Work task:
Rewrite the material below with every occurrence of "chart" changed to "figure" and everything else kept the same, omitting the pictures.
Provided records START
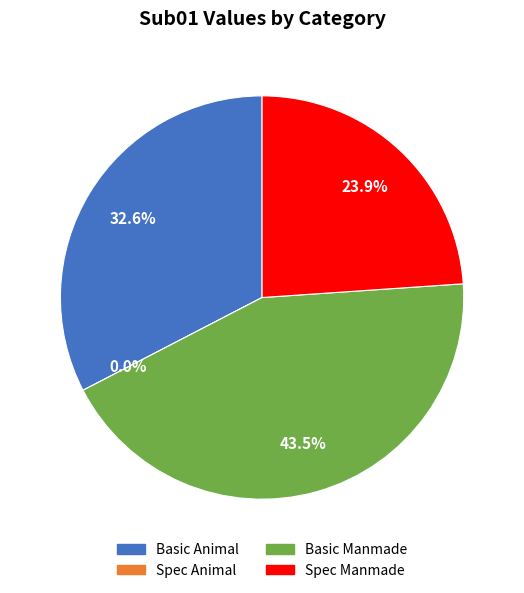

To the nearest percent, what percentage of the pie is Basic Animal?

33%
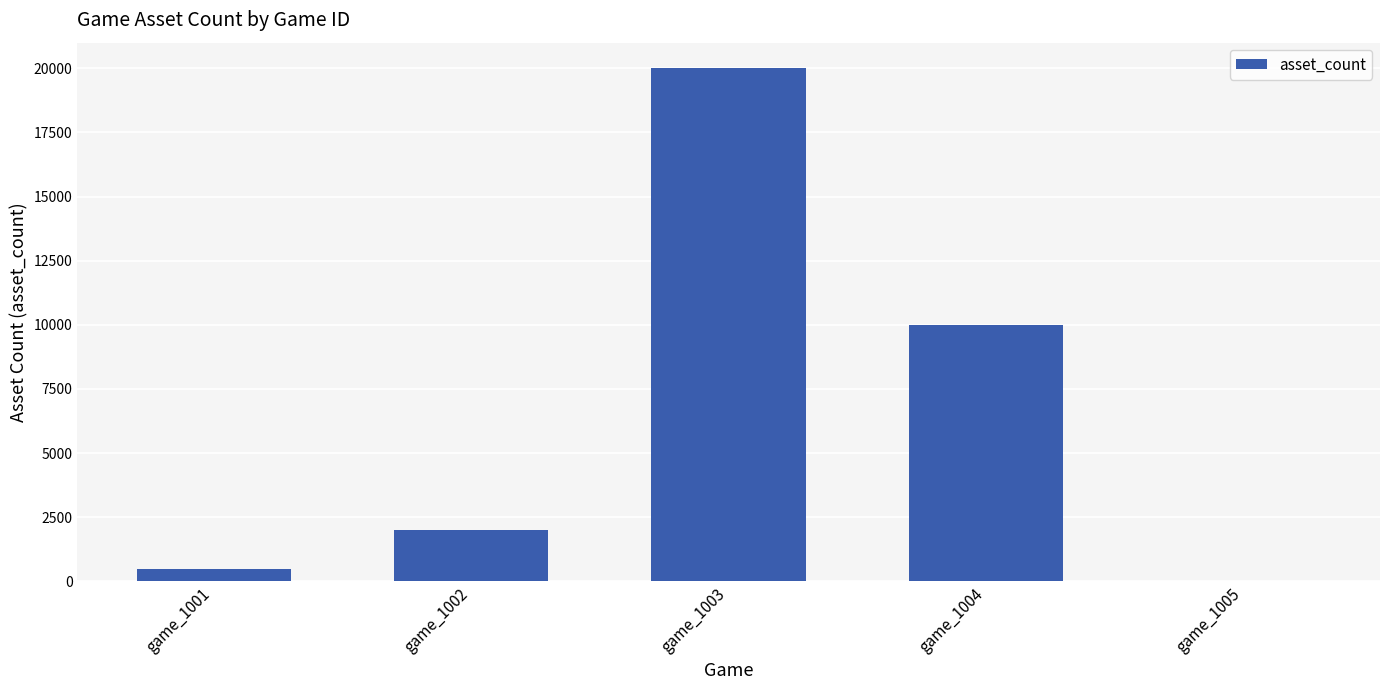

Are the bars grouped side by side (vs. stacked)?

No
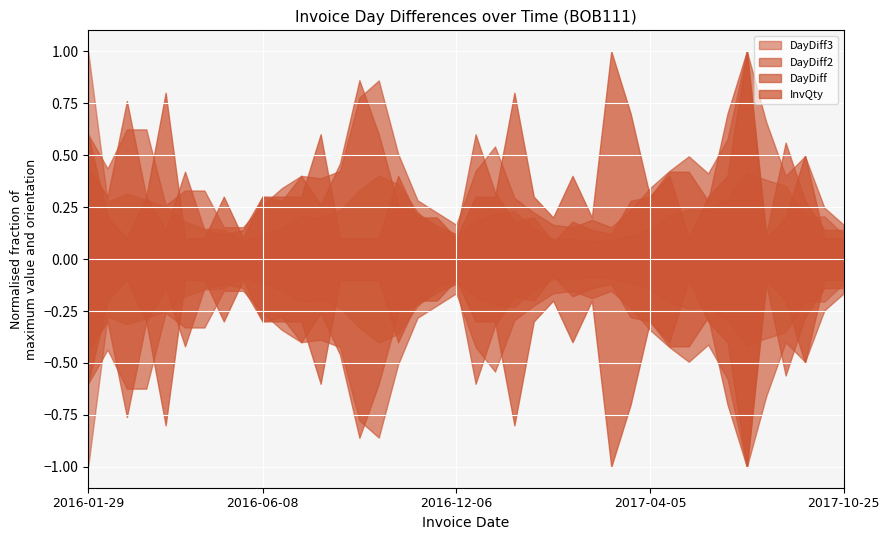

Is it true that DayDiff3 equals 49 at 2016-07-12?

True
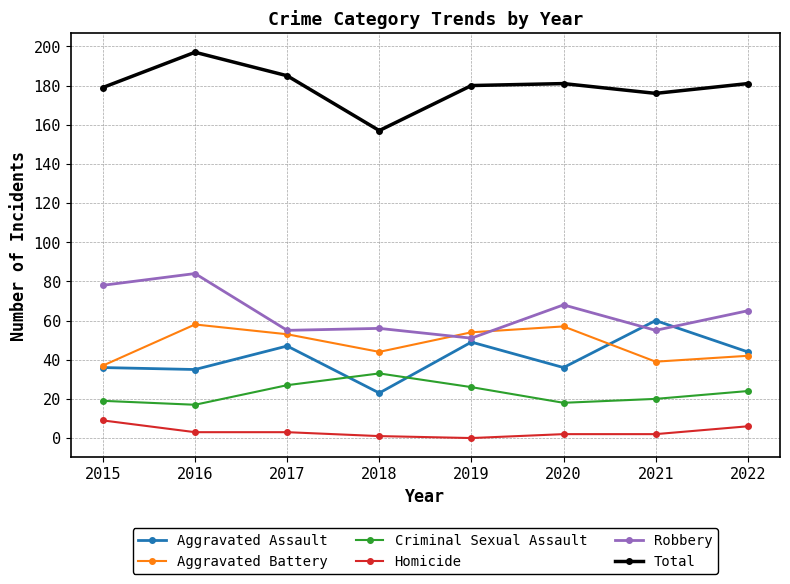

What is the difference between the maximum and second lowest values in the Homicide series?

8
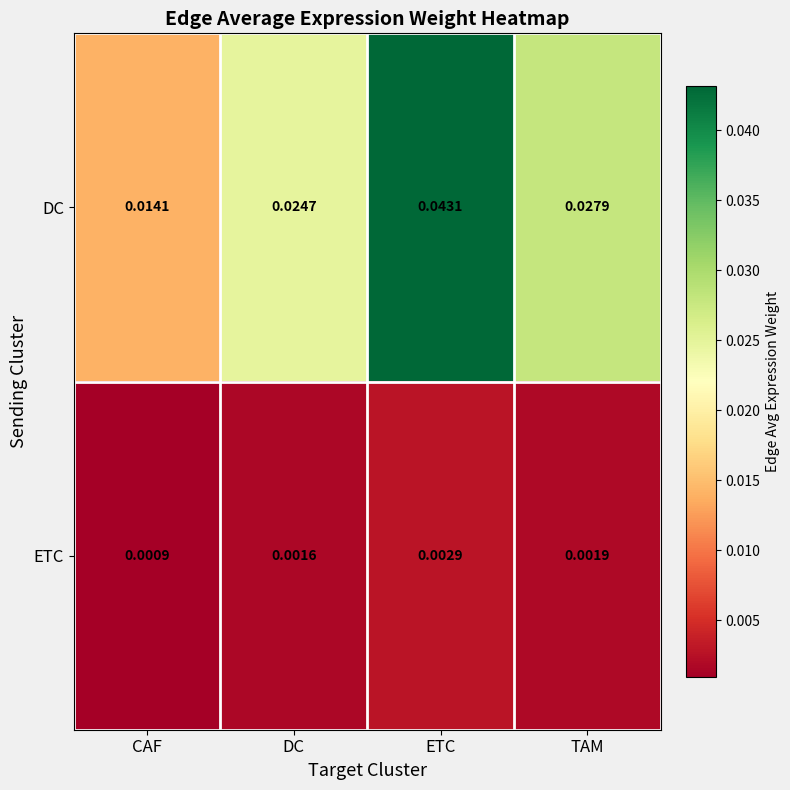

How many distinct data groups are displayed?

2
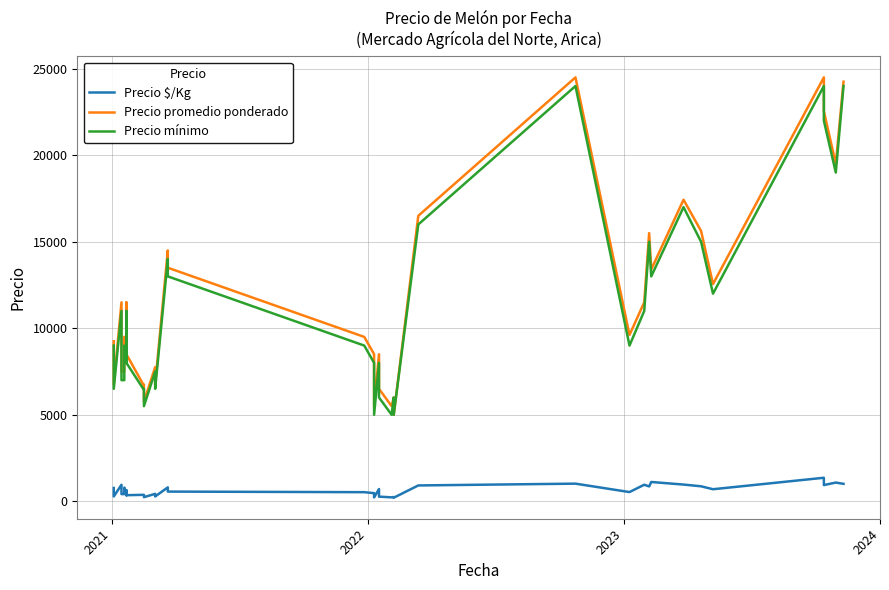

Reading left to right, list all the values displayed in this chart.

Precio $/Kg: 771	281	958	417	417	417	792	528	354	639	354	375	375	240	431	281	806	562	528	472	229	708	271	229	250	208	917	1021	534	958	861	861	1117	968	868	698	1361	939	1083	1010
Precio promedio ponderado: 9250	6750	11500	7500	7500	7500	9500	9500	8500	11500	8500	6750	6750	5750	7750	6750	14500	13500	9500	8500	5500	8500	6500	5500	6000	5000	16500	24500	9615	11500	15500	15500	13400	17429	15625	12556	24500	22540	19500	24250
Precio mínimo: 9000	6500	11000	7000	7000	7000	9000	9000	8000	11000	8000	6500	6500	5500	7500	6500	14000	13000	9000	8000	5000	8000	6000	5000	6000	5000	16000	24000	9000	11000	15000	15000	13000	17000	15000	12000	24000	22000	19000	24000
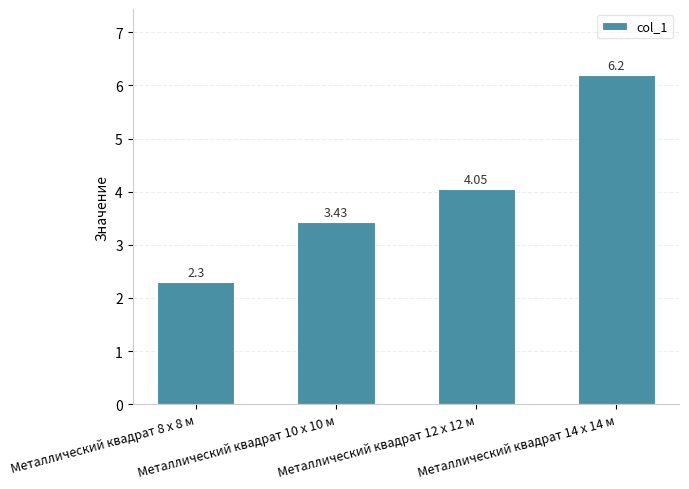

Rank the categories by value from highest to lowest.

Металлический квадрат 14 x 14 м, Металлический квадрат 12 x 12 м, Металлический квадрат 10 x 10 м, Металлический квадрат 8 x 8 м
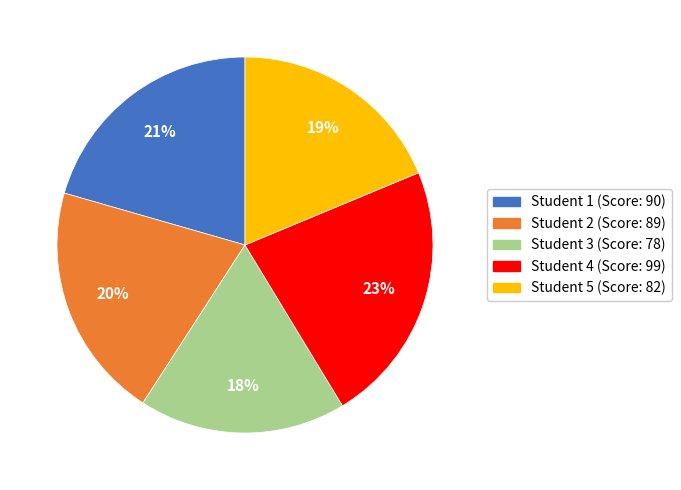

How many slices are in this pie chart?

5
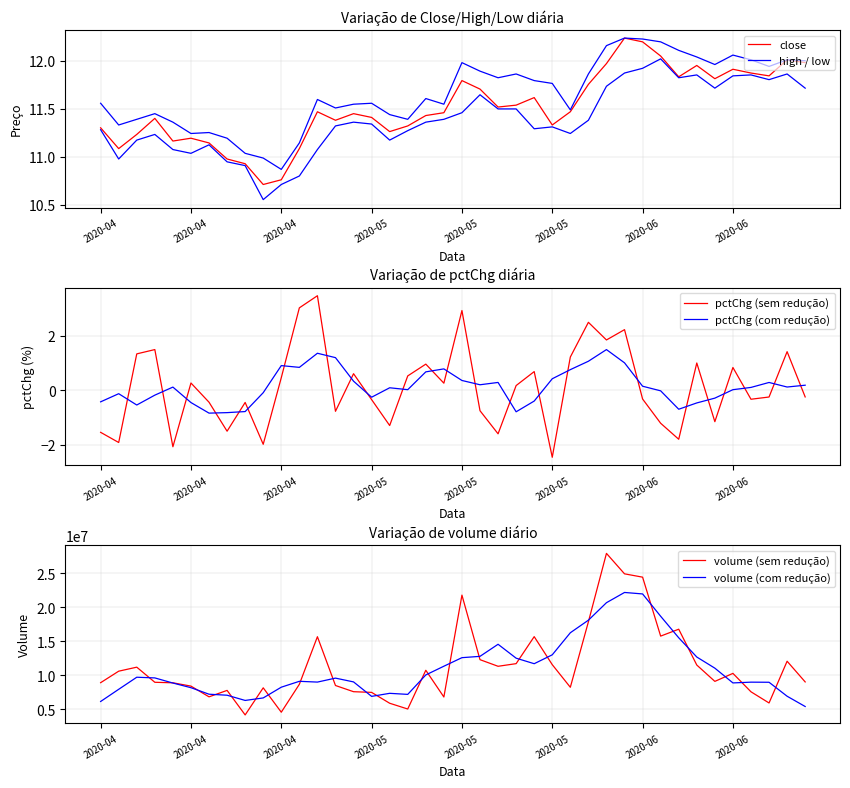

At which category does close reach its first local valley?

2020-04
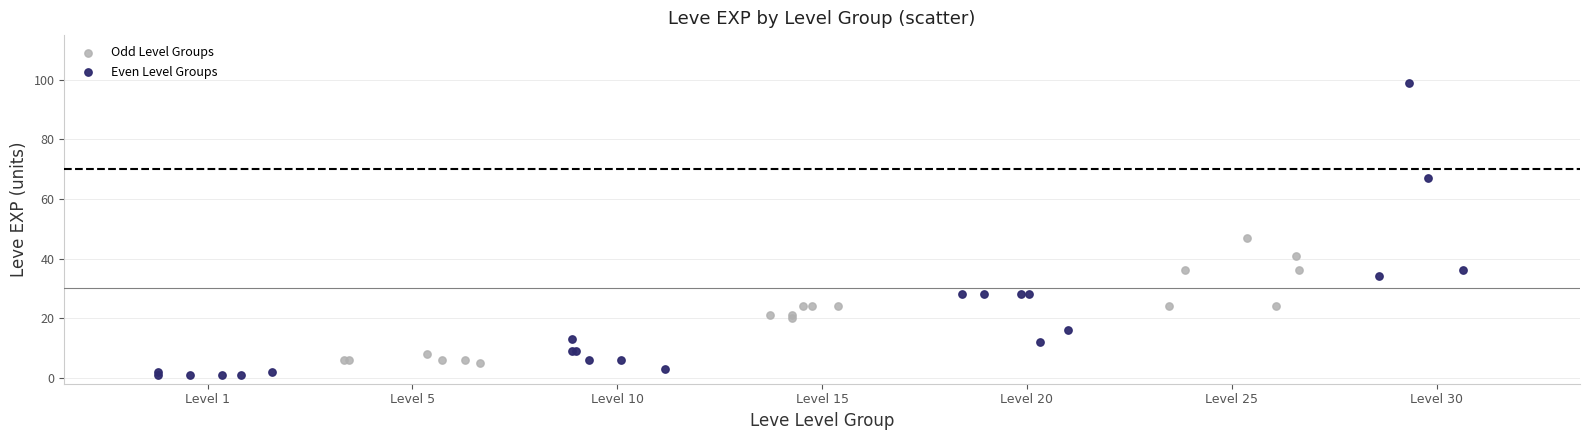

Which series has the largest Y range (max minus min)?

Even Level Groups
Provided records END
Response:
To the nearest percent, what percentage of the pie is Basic Animal?

33%

Are the bars grouped side by side (vs. stacked)?

No

Is it true that DayDiff3 equals 49 at 2016-07-12?

True

What is the difference between the maximum and second lowest values in the Homicide series?

8

How many distinct data groups are displayed?

2

Reading left to right, list all the values displayed in this figure.

Precio $/Kg: 771	281	958	417	417	417	792	528	354	639	354	375	375	240	431	281	806	562	528	472	229	708	271	229	250	208	917	1021	534	958	861	861	1117	968	868	698	1361	939	1083	1010
Precio promedio ponderado: 9250	6750	11500	7500	7500	7500	9500	9500	8500	11500	8500	6750	6750	5750	7750	6750	14500	13500	9500	8500	5500	8500	6500	5500	6000	5000	16500	24500	9615	11500	15500	15500	13400	17429	15625	12556	24500	22540	19500	24250
Precio mínimo: 9000	6500	11000	7000	7000	7000	9000	9000	8000	11000	8000	6500	6500	5500	7500	6500	14000	13000	9000	8000	5000	8000	6000	5000	6000	5000	16000	24000	9000	11000	15000	15000	13000	17000	15000	12000	24000	22000	19000	24000

Rank the categories by value from highest to lowest.

Металлический квадрат 14 x 14 м, Металлический квадрат 12 x 12 м, Металлический квадрат 10 x 10 м, Металлический квадрат 8 x 8 м

How many slices are in this pie figure?

5

At which category does close reach its first local valley?

2020-04

Which series has the largest Y range (max minus min)?

Even Level Groups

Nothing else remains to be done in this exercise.